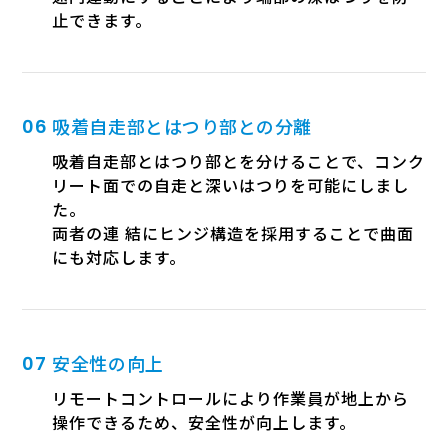
止できます。
吸着自走部とはつり部との分離
吸着自走部とはつり部とを分けることで、コンク
リート面での自走と深いはつりを可能にしまし
た。
両者の連 結にヒンジ構造を採用することで曲面
にも対応します。
安全性の向上
リモートコントロールにより作業員が地上から
操作できるため、安全性が向上します。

....

Every line above should be reproduced exactly, please, with no pictures included.

止できます。
吸着自走部とはつり部との分離
吸着自走部とはつり部とを分けることで、コンク
リート面での自走と深いはつりを可能にしまし
た。
両者の連 結にヒンジ構造を採用することで曲面
にも対応します。
安全性の向上
リモートコントロールにより作業員が地上から
操作できるため、安全性が向上します。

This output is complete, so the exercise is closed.